▶ _EXERCISE DETAILS_
Through the line with "X134095200Y-60039200D01*" and starting from the first line, return the records below word for word, with pictures left out.

------ MATERIALS PROVIDED

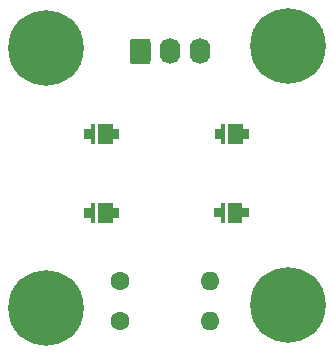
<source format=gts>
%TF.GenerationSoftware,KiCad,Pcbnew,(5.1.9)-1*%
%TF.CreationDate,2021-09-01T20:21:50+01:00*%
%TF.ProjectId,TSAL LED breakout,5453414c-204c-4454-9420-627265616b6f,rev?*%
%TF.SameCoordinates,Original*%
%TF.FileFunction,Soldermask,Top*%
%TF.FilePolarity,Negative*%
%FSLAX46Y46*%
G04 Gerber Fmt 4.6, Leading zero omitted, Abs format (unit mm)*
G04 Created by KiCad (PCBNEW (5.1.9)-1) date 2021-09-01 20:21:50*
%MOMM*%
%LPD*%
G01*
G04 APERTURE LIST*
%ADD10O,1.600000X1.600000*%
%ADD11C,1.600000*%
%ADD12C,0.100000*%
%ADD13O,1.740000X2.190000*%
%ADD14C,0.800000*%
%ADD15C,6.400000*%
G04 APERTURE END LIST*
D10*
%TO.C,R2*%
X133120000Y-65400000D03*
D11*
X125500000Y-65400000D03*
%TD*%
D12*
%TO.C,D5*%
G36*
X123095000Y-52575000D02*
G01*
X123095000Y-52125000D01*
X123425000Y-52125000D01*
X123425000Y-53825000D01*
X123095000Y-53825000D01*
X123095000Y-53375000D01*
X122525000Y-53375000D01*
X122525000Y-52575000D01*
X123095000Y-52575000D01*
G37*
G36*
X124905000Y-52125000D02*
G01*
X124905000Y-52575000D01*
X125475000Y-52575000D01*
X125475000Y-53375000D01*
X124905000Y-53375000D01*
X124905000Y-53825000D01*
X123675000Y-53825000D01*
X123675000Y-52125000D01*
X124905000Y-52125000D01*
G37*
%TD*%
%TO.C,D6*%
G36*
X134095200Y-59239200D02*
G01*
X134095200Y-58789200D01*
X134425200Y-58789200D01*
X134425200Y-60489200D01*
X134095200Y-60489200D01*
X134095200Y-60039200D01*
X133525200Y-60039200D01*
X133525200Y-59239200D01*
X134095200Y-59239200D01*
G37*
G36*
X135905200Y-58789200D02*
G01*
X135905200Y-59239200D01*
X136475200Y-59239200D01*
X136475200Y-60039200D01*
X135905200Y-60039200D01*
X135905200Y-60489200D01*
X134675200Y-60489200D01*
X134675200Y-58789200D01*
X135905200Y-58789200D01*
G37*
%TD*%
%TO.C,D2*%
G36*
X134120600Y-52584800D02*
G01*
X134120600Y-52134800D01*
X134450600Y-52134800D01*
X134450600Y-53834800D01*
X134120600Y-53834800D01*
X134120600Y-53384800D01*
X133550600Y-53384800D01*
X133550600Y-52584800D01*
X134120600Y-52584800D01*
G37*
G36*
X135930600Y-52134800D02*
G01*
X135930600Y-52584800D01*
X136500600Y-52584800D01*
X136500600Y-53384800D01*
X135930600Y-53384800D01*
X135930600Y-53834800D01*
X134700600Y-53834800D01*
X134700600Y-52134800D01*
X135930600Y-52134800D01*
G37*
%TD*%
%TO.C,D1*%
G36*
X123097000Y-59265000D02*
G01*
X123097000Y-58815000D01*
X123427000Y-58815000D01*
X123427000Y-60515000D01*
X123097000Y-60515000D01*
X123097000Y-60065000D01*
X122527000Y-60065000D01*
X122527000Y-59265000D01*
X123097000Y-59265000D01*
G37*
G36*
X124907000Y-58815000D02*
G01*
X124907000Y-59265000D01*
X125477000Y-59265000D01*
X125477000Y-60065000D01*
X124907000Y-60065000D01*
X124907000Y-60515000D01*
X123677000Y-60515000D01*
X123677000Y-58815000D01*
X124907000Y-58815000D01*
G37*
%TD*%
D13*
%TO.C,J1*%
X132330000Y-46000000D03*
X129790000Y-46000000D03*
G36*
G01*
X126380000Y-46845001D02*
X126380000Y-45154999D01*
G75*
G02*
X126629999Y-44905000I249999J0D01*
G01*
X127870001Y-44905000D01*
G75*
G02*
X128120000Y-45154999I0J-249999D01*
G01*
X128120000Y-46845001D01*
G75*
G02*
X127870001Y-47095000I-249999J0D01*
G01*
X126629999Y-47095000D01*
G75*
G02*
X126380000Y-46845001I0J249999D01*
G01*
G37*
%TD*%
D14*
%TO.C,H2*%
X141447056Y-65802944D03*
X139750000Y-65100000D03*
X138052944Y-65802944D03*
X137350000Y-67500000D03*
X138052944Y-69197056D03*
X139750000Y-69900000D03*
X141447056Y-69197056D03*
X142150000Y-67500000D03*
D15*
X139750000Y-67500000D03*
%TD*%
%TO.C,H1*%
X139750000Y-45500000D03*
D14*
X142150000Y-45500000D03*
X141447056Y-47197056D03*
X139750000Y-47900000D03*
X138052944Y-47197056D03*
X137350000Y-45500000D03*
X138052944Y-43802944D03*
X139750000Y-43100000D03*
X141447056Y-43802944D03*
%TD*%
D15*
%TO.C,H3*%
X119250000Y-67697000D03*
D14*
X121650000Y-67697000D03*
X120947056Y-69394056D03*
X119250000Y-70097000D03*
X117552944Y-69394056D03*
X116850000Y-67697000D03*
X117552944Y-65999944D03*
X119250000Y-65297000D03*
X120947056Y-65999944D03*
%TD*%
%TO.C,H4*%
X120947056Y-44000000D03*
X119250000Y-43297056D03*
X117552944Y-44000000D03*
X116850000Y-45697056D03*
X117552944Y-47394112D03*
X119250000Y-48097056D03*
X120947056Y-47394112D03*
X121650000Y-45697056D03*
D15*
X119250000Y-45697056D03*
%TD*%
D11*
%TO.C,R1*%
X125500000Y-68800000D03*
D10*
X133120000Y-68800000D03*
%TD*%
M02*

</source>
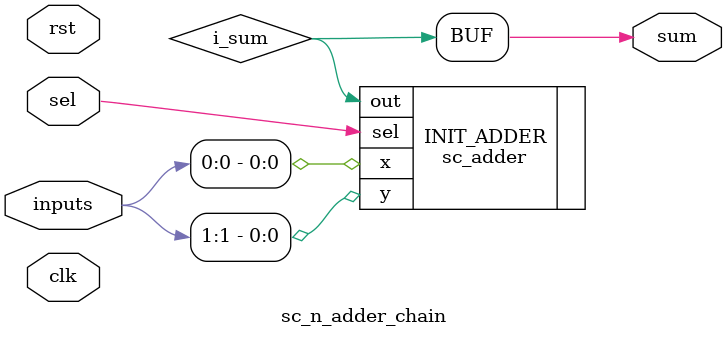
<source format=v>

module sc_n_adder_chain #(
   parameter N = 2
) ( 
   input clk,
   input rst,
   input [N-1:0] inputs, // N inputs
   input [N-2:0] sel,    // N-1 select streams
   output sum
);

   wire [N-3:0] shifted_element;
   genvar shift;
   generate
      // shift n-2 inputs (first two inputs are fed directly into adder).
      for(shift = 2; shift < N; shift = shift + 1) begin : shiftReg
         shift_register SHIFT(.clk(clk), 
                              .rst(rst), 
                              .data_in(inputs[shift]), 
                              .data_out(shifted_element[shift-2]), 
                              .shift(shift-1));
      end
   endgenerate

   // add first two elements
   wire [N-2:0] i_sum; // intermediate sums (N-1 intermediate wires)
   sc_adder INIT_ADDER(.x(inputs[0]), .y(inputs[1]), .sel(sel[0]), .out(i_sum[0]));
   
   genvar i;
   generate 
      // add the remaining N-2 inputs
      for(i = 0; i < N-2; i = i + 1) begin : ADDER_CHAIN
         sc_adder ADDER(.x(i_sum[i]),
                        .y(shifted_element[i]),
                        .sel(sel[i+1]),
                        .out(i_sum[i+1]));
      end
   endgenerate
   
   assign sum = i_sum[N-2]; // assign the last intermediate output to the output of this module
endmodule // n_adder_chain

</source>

------------

▶ _SOLUTION TO THE EXERCISE_
<source format=gts>
%TF.GenerationSoftware,KiCad,Pcbnew,(5.1.9)-1*%
%TF.CreationDate,2021-09-01T20:21:50+01:00*%
%TF.ProjectId,TSAL LED breakout,5453414c-204c-4454-9420-627265616b6f,rev?*%
%TF.SameCoordinates,Original*%
%TF.FileFunction,Soldermask,Top*%
%TF.FilePolarity,Negative*%
%FSLAX46Y46*%
G04 Gerber Fmt 4.6, Leading zero omitted, Abs format (unit mm)*
G04 Created by KiCad (PCBNEW (5.1.9)-1) date 2021-09-01 20:21:50*
%MOMM*%
%LPD*%
G01*
G04 APERTURE LIST*
%ADD10O,1.600000X1.600000*%
%ADD11C,1.600000*%
%ADD12C,0.100000*%
%ADD13O,1.740000X2.190000*%
%ADD14C,0.800000*%
%ADD15C,6.400000*%
G04 APERTURE END LIST*
D10*
%TO.C,R2*%
X133120000Y-65400000D03*
D11*
X125500000Y-65400000D03*
%TD*%
D12*
%TO.C,D5*%
G36*
X123095000Y-52575000D02*
G01*
X123095000Y-52125000D01*
X123425000Y-52125000D01*
X123425000Y-53825000D01*
X123095000Y-53825000D01*
X123095000Y-53375000D01*
X122525000Y-53375000D01*
X122525000Y-52575000D01*
X123095000Y-52575000D01*
G37*
G36*
X124905000Y-52125000D02*
G01*
X124905000Y-52575000D01*
X125475000Y-52575000D01*
X125475000Y-53375000D01*
X124905000Y-53375000D01*
X124905000Y-53825000D01*
X123675000Y-53825000D01*
X123675000Y-52125000D01*
X124905000Y-52125000D01*
G37*
%TD*%
%TO.C,D6*%
G36*
X134095200Y-59239200D02*
G01*
X134095200Y-58789200D01*
X134425200Y-58789200D01*
X134425200Y-60489200D01*
X134095200Y-60489200D01*
X134095200Y-60039200D01*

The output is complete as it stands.